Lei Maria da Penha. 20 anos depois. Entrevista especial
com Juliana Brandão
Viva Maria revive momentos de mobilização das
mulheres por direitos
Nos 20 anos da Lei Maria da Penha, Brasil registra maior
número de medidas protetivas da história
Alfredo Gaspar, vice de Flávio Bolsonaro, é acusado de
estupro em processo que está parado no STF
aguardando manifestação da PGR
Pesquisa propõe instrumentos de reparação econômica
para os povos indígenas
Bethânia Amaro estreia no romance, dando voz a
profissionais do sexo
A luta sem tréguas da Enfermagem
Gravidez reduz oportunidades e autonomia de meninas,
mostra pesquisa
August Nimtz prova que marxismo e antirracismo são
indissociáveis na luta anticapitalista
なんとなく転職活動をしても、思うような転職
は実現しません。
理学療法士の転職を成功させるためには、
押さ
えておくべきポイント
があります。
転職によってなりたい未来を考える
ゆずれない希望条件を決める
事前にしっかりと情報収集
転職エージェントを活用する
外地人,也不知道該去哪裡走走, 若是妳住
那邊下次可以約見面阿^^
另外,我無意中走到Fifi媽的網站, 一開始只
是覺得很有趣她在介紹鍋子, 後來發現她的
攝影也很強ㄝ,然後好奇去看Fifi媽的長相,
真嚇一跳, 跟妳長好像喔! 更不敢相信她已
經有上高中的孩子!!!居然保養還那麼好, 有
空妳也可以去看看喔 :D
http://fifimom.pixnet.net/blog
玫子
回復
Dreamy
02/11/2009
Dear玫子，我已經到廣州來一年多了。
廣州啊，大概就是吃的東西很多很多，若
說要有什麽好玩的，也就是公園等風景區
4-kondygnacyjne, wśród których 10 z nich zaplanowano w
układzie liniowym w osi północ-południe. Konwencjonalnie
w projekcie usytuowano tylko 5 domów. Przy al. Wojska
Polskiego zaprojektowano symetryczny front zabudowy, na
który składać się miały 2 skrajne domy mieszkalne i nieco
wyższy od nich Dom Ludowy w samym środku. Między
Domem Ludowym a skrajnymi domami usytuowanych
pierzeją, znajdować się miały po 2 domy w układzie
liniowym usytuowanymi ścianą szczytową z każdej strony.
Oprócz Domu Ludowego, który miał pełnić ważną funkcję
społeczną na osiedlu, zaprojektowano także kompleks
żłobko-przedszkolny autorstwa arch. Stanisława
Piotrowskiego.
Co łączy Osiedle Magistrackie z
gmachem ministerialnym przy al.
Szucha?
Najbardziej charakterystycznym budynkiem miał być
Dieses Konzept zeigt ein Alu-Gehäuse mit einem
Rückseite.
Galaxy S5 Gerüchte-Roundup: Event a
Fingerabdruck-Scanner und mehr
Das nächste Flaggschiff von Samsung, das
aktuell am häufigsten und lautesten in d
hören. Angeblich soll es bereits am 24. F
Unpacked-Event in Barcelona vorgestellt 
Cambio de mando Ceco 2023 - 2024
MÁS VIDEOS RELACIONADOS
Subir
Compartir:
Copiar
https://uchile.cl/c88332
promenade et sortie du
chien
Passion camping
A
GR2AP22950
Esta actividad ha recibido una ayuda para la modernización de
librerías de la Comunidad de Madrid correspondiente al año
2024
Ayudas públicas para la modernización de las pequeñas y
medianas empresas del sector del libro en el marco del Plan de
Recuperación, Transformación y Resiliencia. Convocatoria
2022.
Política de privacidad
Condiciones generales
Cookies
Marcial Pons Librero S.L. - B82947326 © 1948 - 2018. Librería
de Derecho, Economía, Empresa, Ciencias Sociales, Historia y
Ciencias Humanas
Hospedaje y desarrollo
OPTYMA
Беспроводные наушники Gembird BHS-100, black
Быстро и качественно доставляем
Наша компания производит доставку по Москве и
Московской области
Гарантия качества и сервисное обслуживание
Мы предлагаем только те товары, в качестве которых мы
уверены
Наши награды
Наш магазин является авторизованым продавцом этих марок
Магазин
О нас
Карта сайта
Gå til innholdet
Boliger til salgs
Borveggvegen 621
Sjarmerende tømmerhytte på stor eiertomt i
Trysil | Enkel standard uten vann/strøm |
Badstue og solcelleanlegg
==================================================
WHAT NEEDS TO BE DONE - Rewrite every line of text in the items above as one numbered list, and leave out any blank lines.

WRITTEN ANSWER -
1. Lei Maria da Penha. 20 anos depois. Entrevista especial
2. com Juliana Brandão
3. Viva Maria revive momentos de mobilização das
4. mulheres por direitos
5. Nos 20 anos da Lei Maria da Penha, Brasil registra maior
6. número de medidas protetivas da história
7. Alfredo Gaspar, vice de Flávio Bolsonaro, é acusado de
8. estupro em processo que está parado no STF
9. aguardando manifestação da PGR
10. Pesquisa propõe instrumentos de reparação econômica
11. para os povos indígenas
12. Bethânia Amaro estreia no romance, dando voz a
13. profissionais do sexo
14. A luta sem tréguas da Enfermagem
15. Gravidez reduz oportunidades e autonomia de meninas,
16. mostra pesquisa
17. August Nimtz prova que marxismo e antirracismo são
18. indissociáveis na luta anticapitalista
19. なんとなく転職活動をしても、思うような転職
20. は実現しません。
21. 理学療法士の転職を成功させるためには、
22. 押さ
23. えておくべきポイント
24. があります。
25. 転職によってなりたい未来を考える
26. ゆずれない希望条件を決める
27. 事前にしっかりと情報収集
28. 転職エージェントを活用する
29. 外地人,也不知道該去哪裡走走, 若是妳住
30. 那邊下次可以約見面阿^^
31. 另外,我無意中走到Fifi媽的網站, 一開始只
32. 是覺得很有趣她在介紹鍋子, 後來發現她的
33. 攝影也很強ㄝ,然後好奇去看Fifi媽的長相,
34. 真嚇一跳, 跟妳長好像喔! 更不敢相信她已
35. 經有上高中的孩子!!!居然保養還那麼好, 有
36. 空妳也可以去看看喔 :D
37. http://fifimom.pixnet.net/blog
38. 玫子
39. 回復
40. Dreamy
41. 02/11/2009
42. Dear玫子，我已經到廣州來一年多了。
43. 廣州啊，大概就是吃的東西很多很多，若
44. 說要有什麽好玩的，也就是公園等風景區
45. 4-kondygnacyjne, wśród których 10 z nich zaplanowano w
46. układzie liniowym w osi północ-południe. Konwencjonalnie
47. w projekcie usytuowano tylko 5 domów. Przy al. Wojska
48. Polskiego zaprojektowano symetryczny front zabudowy, na
49. który składać się miały 2 skrajne domy mieszkalne i nieco
50. wyższy od nich Dom Ludowy w samym środku. Między
51. Domem Ludowym a skrajnymi domami usytuowanych
52. pierzeją, znajdować się miały po 2 domy w układzie
53. liniowym usytuowanymi ścianą szczytową z każdej strony.
54. Oprócz Domu Ludowego, który miał pełnić ważną funkcję
55. społeczną na osiedlu, zaprojektowano także kompleks
56. żłobko-przedszkolny autorstwa arch. Stanisława
57. Piotrowskiego.
58. Co łączy Osiedle Magistrackie z
59. gmachem ministerialnym przy al.
60. Szucha?
61. Najbardziej charakterystycznym budynkiem miał być
62. Dieses Konzept zeigt ein Alu-Gehäuse mit einem
63. Rückseite.
64. Galaxy S5 Gerüchte-Roundup: Event a
65. Fingerabdruck-Scanner und mehr
66. Das nächste Flaggschiff von Samsung, das
67. aktuell am häufigsten und lautesten in d
68. hören. Angeblich soll es bereits am 24. F
69. Unpacked-Event in Barcelona vorgestellt 
70. Cambio de mando Ceco 2023 - 2024
71. MÁS VIDEOS RELACIONADOS
72. Subir
73. Compartir:
74. Copiar
75. https://uchile.cl/c88332
76. promenade et sortie du
77. chien
78. Passion camping
79. A
80. GR2AP22950
81. Esta actividad ha recibido una ayuda para la modernización de
82. librerías de la Comunidad de Madrid correspondiente al año
83. 2024
84. Ayudas públicas para la modernización de las pequeñas y
85. medianas empresas del sector del libro en el marco del Plan de
86. Recuperación, Transformación y Resiliencia. Convocatoria
87. 2022.
88. Política de privacidad
89. Condiciones generales
90. Cookies
91. Marcial Pons Librero S.L. - B82947326 © 1948 - 2018. Librería
92. de Derecho, Economía, Empresa, Ciencias Sociales, Historia y
93. Ciencias Humanas
94. Hospedaje y desarrollo
95. OPTYMA
96. Беспроводные наушники Gembird BHS-100, black
97. Быстро и качественно доставляем
98. Наша компания производит доставку по Москве и
99. Московской области
100. Гарантия качества и сервисное обслуживание
101. Мы предлагаем только те товары, в качестве которых мы
102. уверены
103. Наши награды
104. Наш магазин является авторизованым продавцом этих марок
105. Магазин
106. О нас
107. Карта сайта
108. Gå til innholdet
109. Boliger til salgs
110. Borveggvegen 621
111. Sjarmerende tømmerhytte på stor eiertomt i
112. Trysil | Enkel standard uten vann/strøm |
113. Badstue og solcelleanlegg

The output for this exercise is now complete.